▸ YOUR OBJECTIVE: Extract the lines starting at the first one and ending at the line containing "Count the number", and repeat them exactly as they appear.

-- Opening Marker --

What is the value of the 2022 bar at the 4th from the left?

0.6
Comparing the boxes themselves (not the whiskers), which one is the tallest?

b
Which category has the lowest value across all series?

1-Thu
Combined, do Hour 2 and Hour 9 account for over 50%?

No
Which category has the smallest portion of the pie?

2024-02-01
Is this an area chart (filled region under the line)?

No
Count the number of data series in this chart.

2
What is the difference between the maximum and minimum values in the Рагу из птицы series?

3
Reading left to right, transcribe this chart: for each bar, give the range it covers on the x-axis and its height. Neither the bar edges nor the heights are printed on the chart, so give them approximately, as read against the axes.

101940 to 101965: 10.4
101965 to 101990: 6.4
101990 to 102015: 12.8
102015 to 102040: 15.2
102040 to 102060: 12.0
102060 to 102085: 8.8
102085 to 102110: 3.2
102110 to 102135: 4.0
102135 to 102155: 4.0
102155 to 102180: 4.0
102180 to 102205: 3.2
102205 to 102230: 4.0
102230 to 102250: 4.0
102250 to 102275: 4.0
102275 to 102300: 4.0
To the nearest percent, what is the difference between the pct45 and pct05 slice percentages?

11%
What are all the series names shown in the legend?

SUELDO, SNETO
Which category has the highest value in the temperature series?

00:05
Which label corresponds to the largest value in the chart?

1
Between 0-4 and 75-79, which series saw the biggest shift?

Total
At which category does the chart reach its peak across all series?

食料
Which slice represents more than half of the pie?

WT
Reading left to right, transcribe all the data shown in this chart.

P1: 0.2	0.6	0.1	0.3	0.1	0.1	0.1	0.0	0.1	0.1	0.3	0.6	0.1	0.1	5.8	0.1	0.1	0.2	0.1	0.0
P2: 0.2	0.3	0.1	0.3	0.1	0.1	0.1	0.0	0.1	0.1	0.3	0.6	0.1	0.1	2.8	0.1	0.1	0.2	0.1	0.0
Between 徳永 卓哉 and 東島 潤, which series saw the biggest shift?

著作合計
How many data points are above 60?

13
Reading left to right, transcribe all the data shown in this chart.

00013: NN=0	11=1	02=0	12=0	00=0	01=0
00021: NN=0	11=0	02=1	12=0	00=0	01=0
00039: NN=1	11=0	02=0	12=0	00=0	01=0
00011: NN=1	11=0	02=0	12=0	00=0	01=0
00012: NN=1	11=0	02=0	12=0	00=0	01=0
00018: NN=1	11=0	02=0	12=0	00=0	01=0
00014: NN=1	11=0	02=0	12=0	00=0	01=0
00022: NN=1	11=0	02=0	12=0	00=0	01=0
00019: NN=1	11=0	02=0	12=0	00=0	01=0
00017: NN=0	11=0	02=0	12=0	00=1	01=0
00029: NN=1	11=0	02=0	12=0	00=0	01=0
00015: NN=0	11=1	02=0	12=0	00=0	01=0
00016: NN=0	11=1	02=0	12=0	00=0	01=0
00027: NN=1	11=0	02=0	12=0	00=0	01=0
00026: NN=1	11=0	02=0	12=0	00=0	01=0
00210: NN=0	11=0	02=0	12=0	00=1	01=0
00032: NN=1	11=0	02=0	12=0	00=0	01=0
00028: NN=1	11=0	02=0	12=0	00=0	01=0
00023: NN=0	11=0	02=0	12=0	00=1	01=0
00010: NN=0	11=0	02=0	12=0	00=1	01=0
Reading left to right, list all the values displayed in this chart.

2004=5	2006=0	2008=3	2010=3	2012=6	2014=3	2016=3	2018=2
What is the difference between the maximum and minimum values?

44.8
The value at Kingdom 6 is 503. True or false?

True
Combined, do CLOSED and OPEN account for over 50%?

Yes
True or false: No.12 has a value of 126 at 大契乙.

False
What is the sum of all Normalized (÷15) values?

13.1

-- Closing Marker --

▸ REPLY TO THE EXERCISE:
What is the value of the 2022 bar at the 4th from the left?

0.6
Comparing the boxes themselves (not the whiskers), which one is the tallest?

b
Which category has the lowest value across all series?

1-Thu
Combined, do Hour 2 and Hour 9 account for over 50%?

No
Which category has the smallest portion of the pie?

2024-02-01
Is this an area chart (filled region under the line)?

No
Count the number of data series in this chart.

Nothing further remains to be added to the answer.